• What is Abacus?

    When we define the term Abacus, we have to be really careful and pay attention to its characteristics. Most simply said the abacus is an ancient calculation device.

    However, we can’t identify Abacus as a calculation device because we can’t calculate on it! It actually helps us calculate, but without automation, because the calculation is performed in the mind of the person who is using the Abacus.

  • Why Abacus?

    Experience shows that children in countries where there is a tradition of calculating on abacus more easily understand the notion of a number and better accept mathematics.

    Abacus, as a popular calculating device for children, adds that numbers are becoming more specific. Showing numbers through different beads pattern in space, the numbers are materialized and easier to understand.

    Countries like Japan, Korea, Taiwan or China are always highly positioned on the global ranks of knowledge. As a good example, this thesis can serve the results of PISA tests, which are used to make an international assessment of student knowledge in terms of functional knowledge.

  • How to calculate on Abacus?

    With classical calculations with pen and paper, we always start with ones, then with tens, next with hundreds, etc. Calculation on abacus is performed the opposite direction, starting with the column with the highest value, and slowly approaching to the ones column. That way, we develop more natural understanding of the size of the number.
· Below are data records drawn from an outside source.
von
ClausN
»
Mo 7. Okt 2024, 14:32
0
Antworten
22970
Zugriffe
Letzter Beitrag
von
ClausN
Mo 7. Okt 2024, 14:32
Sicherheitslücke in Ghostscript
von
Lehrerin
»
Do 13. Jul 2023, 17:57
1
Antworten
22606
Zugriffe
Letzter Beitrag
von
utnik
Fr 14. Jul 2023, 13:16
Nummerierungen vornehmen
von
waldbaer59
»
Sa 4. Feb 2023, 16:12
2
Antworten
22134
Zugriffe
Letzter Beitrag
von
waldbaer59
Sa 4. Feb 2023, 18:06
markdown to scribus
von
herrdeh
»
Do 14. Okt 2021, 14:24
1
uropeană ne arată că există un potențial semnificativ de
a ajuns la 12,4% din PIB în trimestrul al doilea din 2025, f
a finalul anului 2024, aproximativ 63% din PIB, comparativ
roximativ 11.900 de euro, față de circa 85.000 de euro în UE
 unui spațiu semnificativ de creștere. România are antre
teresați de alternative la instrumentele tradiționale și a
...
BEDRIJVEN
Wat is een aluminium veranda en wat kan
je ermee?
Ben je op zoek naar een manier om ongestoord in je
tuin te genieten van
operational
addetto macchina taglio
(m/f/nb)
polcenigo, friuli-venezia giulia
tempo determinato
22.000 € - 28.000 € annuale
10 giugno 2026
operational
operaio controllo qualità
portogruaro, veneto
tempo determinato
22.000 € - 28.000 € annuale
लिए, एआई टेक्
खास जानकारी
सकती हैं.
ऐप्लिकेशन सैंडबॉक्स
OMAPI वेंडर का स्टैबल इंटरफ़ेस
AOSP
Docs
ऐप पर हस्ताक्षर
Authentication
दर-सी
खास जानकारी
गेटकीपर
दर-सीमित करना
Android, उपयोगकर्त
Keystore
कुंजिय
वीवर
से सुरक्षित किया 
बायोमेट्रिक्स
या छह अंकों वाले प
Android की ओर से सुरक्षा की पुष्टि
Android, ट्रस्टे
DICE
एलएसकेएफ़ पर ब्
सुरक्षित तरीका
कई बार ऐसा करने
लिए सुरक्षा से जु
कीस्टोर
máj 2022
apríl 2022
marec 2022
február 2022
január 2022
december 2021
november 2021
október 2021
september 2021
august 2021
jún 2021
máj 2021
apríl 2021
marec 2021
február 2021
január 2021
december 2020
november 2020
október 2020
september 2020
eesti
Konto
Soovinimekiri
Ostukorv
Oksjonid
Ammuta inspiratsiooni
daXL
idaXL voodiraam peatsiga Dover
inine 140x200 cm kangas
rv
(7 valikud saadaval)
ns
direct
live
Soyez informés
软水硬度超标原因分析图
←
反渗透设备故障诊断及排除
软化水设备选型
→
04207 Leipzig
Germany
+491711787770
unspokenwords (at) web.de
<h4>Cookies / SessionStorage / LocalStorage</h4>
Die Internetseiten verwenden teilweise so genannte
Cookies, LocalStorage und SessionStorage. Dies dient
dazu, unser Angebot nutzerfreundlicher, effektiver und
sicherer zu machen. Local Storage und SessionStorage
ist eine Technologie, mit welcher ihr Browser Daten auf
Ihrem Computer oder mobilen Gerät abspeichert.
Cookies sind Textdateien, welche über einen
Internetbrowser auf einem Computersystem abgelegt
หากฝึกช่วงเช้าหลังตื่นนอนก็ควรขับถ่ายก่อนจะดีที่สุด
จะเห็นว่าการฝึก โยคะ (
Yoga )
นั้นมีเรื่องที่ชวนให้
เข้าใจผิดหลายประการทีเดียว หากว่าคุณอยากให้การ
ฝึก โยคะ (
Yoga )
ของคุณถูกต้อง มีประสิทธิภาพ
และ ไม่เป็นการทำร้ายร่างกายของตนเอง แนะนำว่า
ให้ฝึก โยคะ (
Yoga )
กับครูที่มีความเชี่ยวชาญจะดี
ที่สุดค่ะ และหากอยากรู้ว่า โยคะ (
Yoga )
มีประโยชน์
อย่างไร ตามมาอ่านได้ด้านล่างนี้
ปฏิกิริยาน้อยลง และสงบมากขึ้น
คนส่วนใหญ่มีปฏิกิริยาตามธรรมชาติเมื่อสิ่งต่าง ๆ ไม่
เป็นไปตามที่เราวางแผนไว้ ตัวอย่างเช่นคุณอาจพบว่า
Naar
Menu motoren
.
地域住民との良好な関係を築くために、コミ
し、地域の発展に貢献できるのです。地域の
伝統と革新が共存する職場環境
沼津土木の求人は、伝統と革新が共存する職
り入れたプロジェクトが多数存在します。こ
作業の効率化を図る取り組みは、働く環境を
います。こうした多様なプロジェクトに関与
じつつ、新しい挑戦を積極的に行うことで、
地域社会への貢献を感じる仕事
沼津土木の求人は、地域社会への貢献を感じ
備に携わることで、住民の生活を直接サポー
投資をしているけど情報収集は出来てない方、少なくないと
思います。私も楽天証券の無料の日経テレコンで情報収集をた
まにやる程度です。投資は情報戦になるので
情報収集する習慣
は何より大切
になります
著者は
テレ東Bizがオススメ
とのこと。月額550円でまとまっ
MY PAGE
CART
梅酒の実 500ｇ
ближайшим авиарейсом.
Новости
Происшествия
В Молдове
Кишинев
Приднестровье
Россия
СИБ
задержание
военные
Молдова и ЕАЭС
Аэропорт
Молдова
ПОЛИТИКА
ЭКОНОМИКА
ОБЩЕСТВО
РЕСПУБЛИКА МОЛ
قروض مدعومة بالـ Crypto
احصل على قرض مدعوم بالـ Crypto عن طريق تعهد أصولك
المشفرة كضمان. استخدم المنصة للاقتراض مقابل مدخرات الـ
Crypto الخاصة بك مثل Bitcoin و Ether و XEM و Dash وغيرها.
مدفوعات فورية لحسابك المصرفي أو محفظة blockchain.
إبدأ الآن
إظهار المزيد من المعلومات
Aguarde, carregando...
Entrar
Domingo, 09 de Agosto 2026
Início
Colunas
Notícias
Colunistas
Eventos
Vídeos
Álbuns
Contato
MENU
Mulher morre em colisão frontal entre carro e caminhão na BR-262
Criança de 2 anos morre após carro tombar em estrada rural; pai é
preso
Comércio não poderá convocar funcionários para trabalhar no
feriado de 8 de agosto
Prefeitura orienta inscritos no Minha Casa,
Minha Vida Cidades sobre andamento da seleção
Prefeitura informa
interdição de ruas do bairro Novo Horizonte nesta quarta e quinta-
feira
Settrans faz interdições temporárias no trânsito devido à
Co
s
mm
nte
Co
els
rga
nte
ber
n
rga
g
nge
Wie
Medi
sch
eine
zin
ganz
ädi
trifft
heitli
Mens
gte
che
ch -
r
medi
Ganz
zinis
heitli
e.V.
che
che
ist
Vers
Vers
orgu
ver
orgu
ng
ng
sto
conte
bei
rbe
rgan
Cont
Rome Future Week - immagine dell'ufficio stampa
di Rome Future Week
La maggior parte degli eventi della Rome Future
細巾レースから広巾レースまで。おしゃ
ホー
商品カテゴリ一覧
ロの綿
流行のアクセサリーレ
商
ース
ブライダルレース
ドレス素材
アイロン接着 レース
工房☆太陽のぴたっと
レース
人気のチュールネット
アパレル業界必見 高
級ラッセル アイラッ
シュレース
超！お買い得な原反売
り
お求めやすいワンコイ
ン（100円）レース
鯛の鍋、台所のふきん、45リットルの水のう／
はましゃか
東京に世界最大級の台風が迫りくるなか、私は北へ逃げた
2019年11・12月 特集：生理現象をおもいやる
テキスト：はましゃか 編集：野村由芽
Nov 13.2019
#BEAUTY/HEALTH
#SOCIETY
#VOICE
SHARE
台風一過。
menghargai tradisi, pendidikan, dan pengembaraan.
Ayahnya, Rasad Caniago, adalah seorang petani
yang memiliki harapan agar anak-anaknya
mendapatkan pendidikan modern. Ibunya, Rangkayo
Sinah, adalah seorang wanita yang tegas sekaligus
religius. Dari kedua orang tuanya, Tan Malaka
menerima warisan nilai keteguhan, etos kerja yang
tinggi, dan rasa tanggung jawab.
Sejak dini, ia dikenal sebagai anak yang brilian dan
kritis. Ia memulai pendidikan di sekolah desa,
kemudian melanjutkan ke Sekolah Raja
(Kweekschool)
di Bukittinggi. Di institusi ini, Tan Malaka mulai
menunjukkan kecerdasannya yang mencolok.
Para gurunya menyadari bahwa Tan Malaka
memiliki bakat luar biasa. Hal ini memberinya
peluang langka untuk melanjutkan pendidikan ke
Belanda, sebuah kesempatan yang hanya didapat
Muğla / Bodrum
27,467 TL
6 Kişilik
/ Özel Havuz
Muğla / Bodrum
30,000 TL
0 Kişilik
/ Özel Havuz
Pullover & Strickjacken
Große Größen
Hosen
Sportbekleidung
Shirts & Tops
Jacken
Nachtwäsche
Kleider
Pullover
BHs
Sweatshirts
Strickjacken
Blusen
    Abacus consists of a rectangular frame, which is divided with the splitter into the upper and lower fields. There are several vertical poles through the splitter, on which there are beads, one on each pole in the upper field, and four on each pole in the lower field.

    Calculation on Abacus is done by moving the beads, which are considered to be calculated if moved towards the splitter (the bead from the upper field has to be moved down, and the beads from the lower field up). Value of the beads changes in a row on the columns in the right-to-left direction, from the ones column to the tens, hundreds, etc. In the first column, the bead from the upper field has a value of 5, in the second column the value of 50, in the third column the value of 500, etc.

    The beads from the lower field have the value: in the first column of 1, in the second column of 10, in the third column of 100, etc. With this structure of abacus, as mentioned above, it is possible to show even the complicated numbers in an easy way.